◆ REQUIRED ACTION: Excluding images, repeat the data exactly as given.

◆ COLLECTED DATA:
=== Begin Enclosure ===

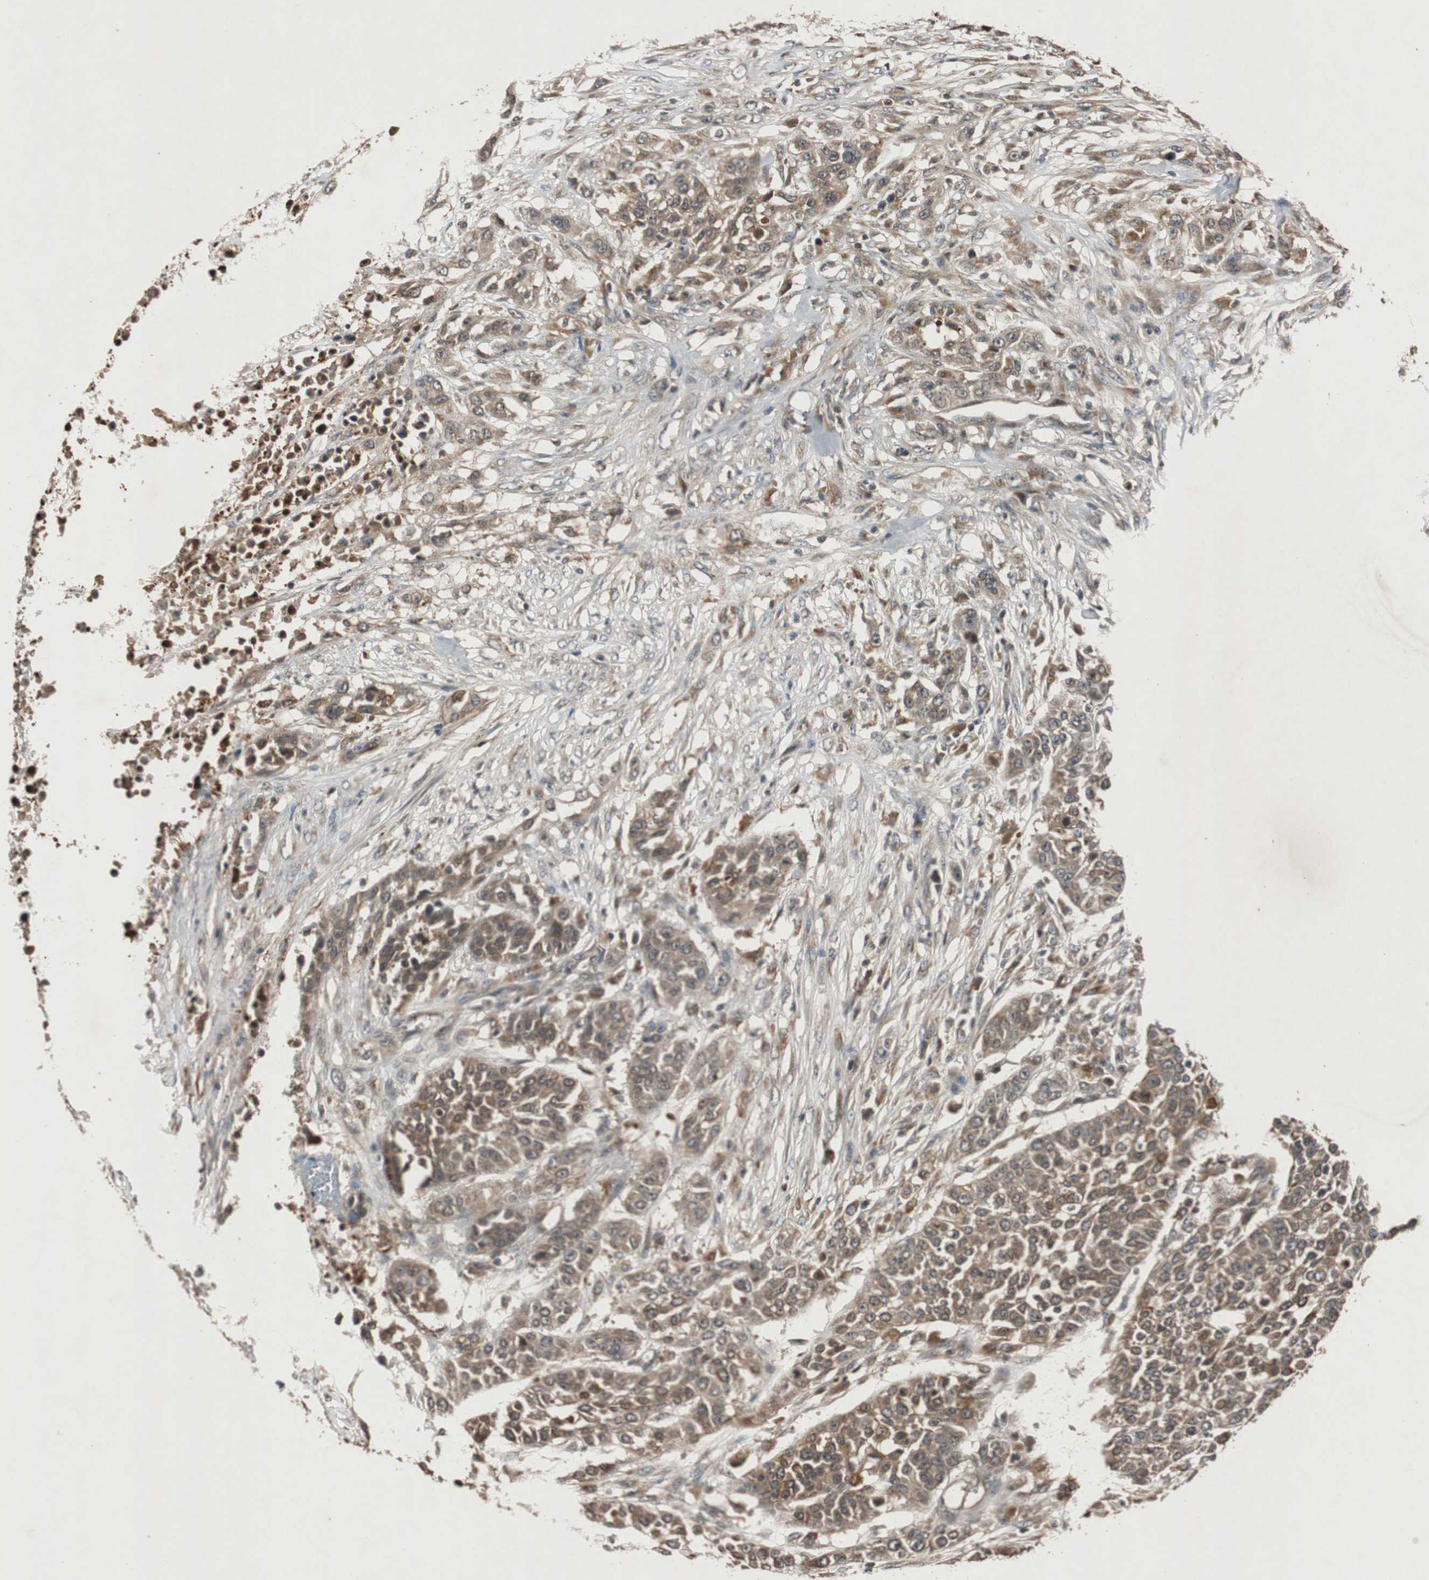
{"staining": {"intensity": "moderate", "quantity": ">75%", "location": "cytoplasmic/membranous"}, "tissue": "urothelial cancer", "cell_type": "Tumor cells", "image_type": "cancer", "snomed": [{"axis": "morphology", "description": "Urothelial carcinoma, High grade"}, {"axis": "topography", "description": "Urinary bladder"}], "caption": "Immunohistochemical staining of high-grade urothelial carcinoma displays medium levels of moderate cytoplasmic/membranous staining in about >75% of tumor cells.", "gene": "SLIT2", "patient": {"sex": "male", "age": 74}}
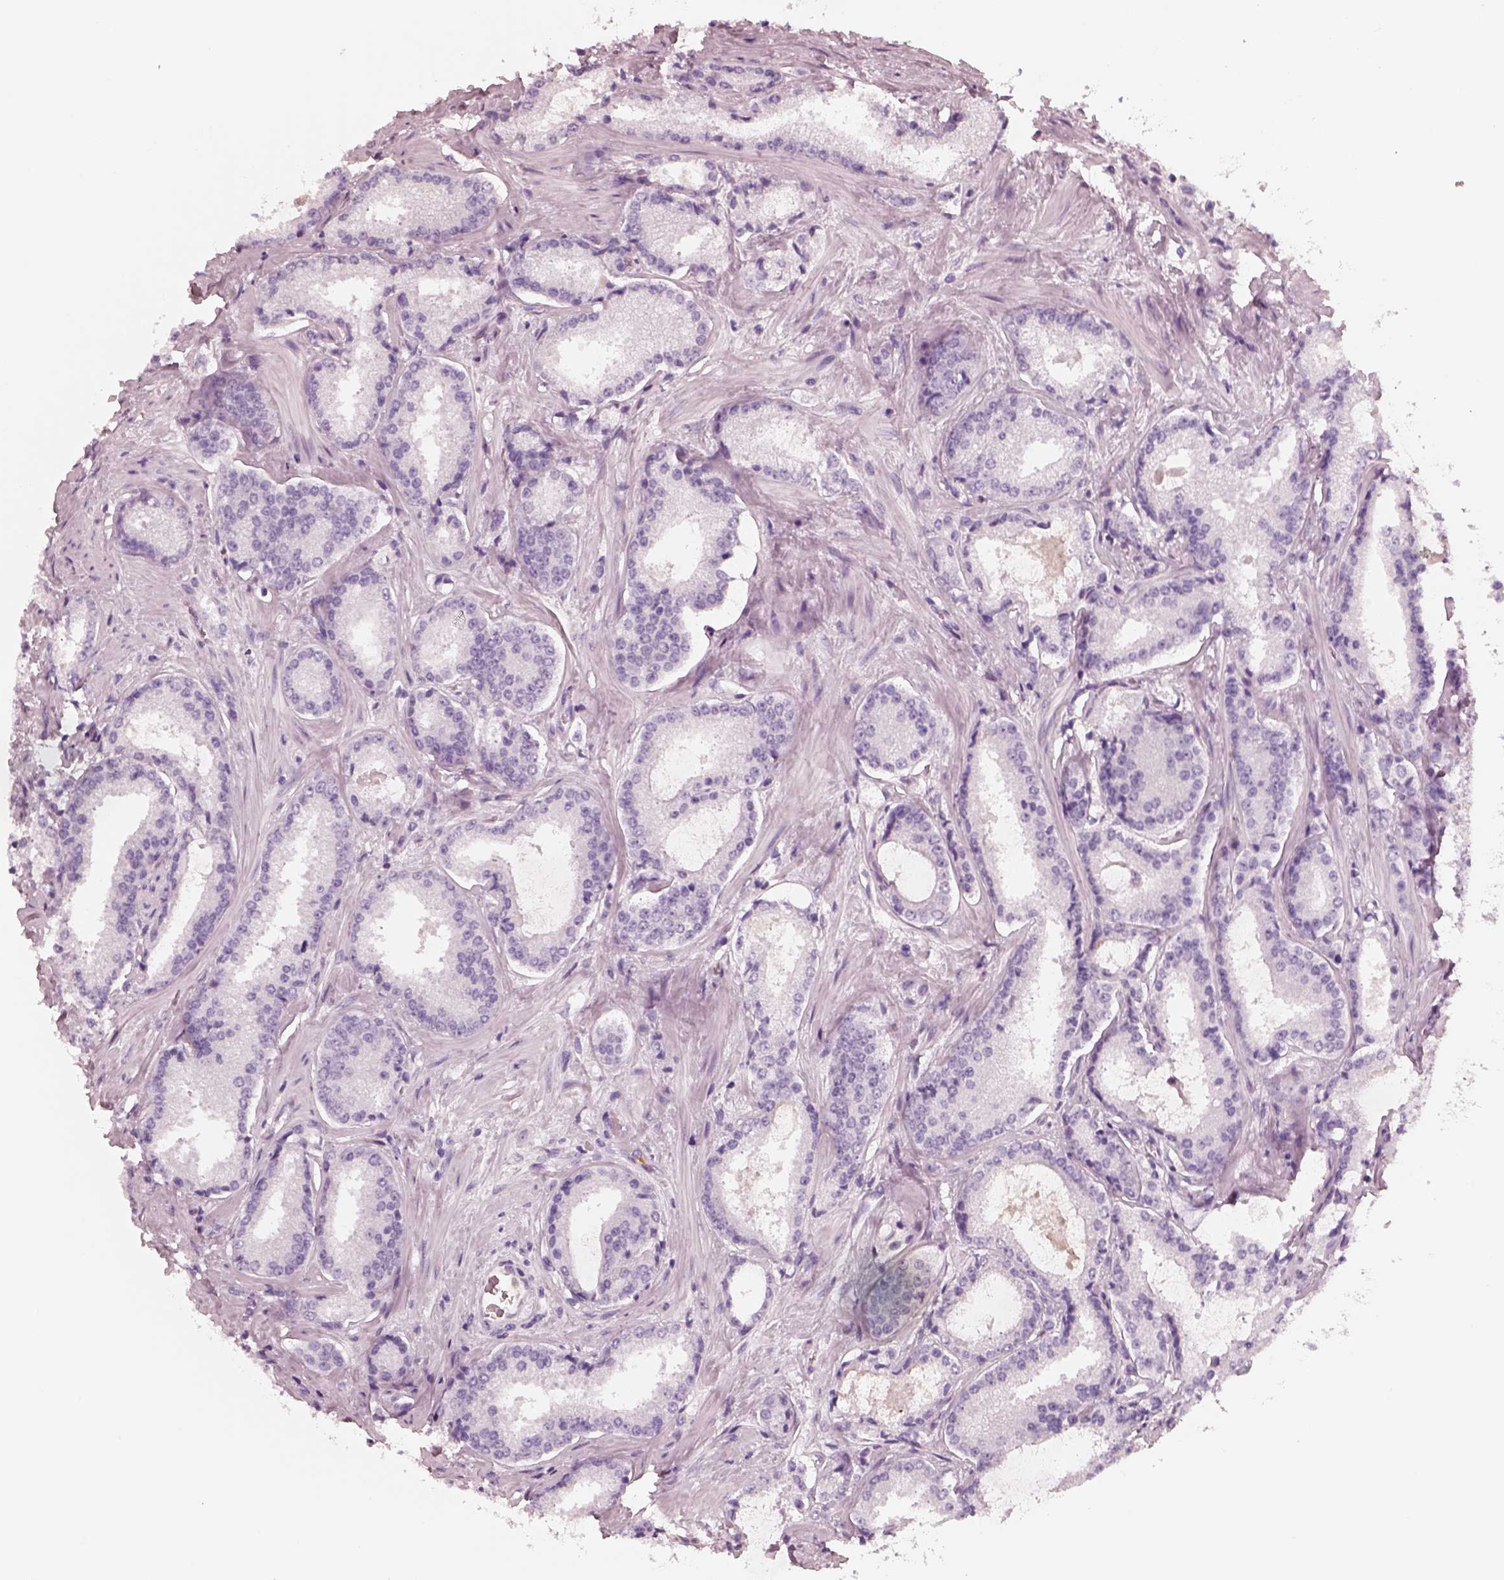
{"staining": {"intensity": "negative", "quantity": "none", "location": "none"}, "tissue": "prostate cancer", "cell_type": "Tumor cells", "image_type": "cancer", "snomed": [{"axis": "morphology", "description": "Adenocarcinoma, Low grade"}, {"axis": "topography", "description": "Prostate"}], "caption": "Tumor cells show no significant protein expression in prostate cancer (adenocarcinoma (low-grade)).", "gene": "ELANE", "patient": {"sex": "male", "age": 56}}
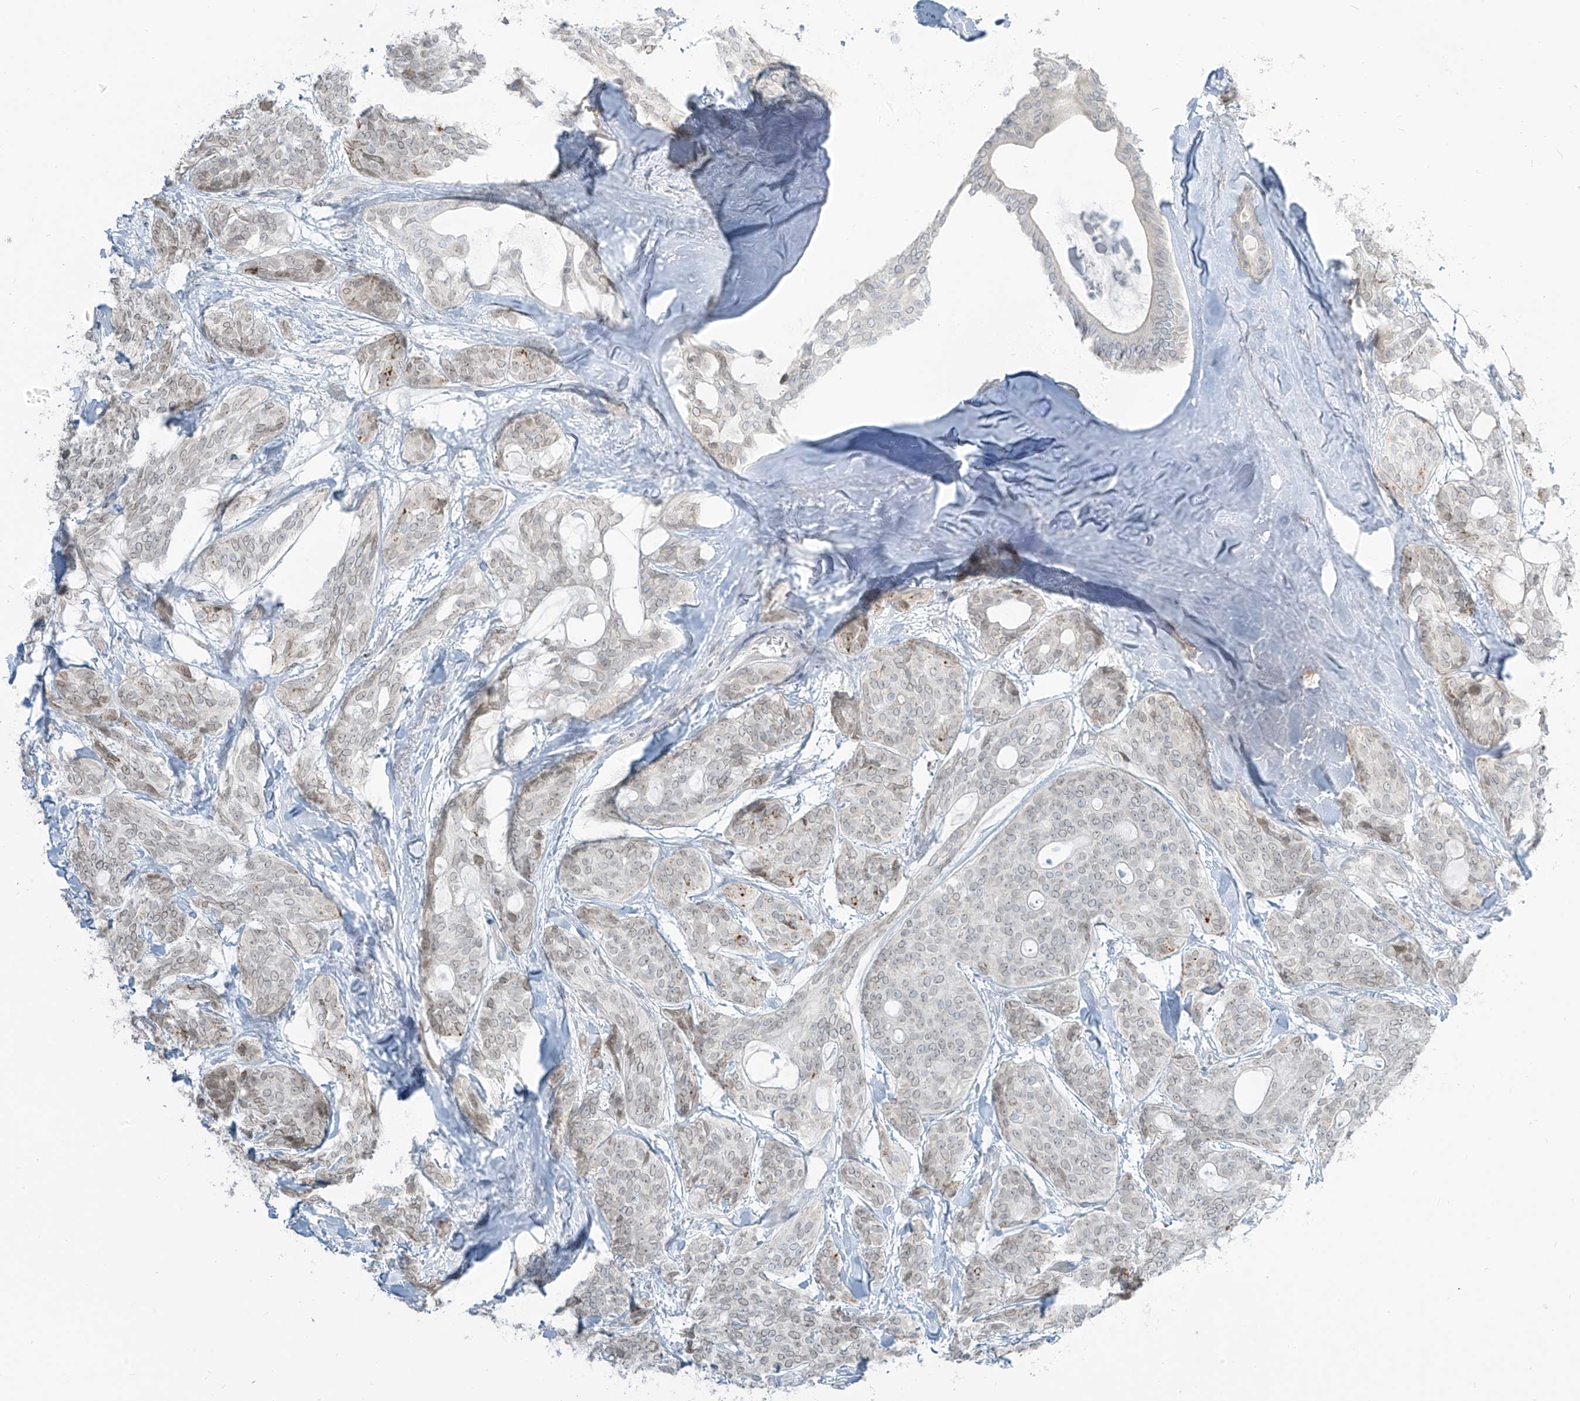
{"staining": {"intensity": "weak", "quantity": "<25%", "location": "cytoplasmic/membranous"}, "tissue": "head and neck cancer", "cell_type": "Tumor cells", "image_type": "cancer", "snomed": [{"axis": "morphology", "description": "Adenocarcinoma, NOS"}, {"axis": "topography", "description": "Head-Neck"}], "caption": "Head and neck adenocarcinoma was stained to show a protein in brown. There is no significant positivity in tumor cells. (DAB immunohistochemistry, high magnification).", "gene": "PRDM6", "patient": {"sex": "male", "age": 66}}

=== End Enclosure ===

◆ SOLUTION FOR THIS EXERCISE:
{"staining": {"intensity": "moderate", "quantity": ">75%", "location": "cytoplasmic/membranous"}, "tissue": "urothelial cancer", "cell_type": "Tumor cells", "image_type": "cancer", "snomed": [{"axis": "morphology", "description": "Urothelial carcinoma, High grade"}, {"axis": "topography", "description": "Urinary bladder"}], "caption": "Immunohistochemical staining of high-grade urothelial carcinoma displays medium levels of moderate cytoplasmic/membranous staining in about >75% of tumor cells.", "gene": "SLIT2", "patient": {"sex": "male", "age": 74}}
{"staining": {"intensity": "negative", "quantity": "none", "location": "none"}, "tissue": "prostate cancer", "cell_type": "Tumor cells", "image_type": "cancer", "snomed": [{"axis": "morphology", "description": "Adenocarcinoma, Low grade"}, {"axis": "topography", "description": "Prostate"}], "caption": "Tumor cells show no significant protein expression in prostate cancer (adenocarcinoma (low-grade)).", "gene": "ELANE", "patient": {"sex": "male", "age": 56}}
{"staining": {"intensity": "weak", "quantity": "<25%", "location": "cytoplasmic/membranous"}, "tissue": "head and neck cancer", "cell_type": "Tumor cells", "image_type": "cancer", "snomed": [{"axis": "morphology", "description": "Adenocarcinoma, NOS"}, {"axis": "topography", "description": "Head-Neck"}], "caption": "Head and neck adenocarcinoma was stained to show a protein in brown. There is no significant positivity in tumor cells. (DAB immunohistochemistry, high magnification).", "gene": "PRDM6", "patient": {"sex": "male", "age": 66}}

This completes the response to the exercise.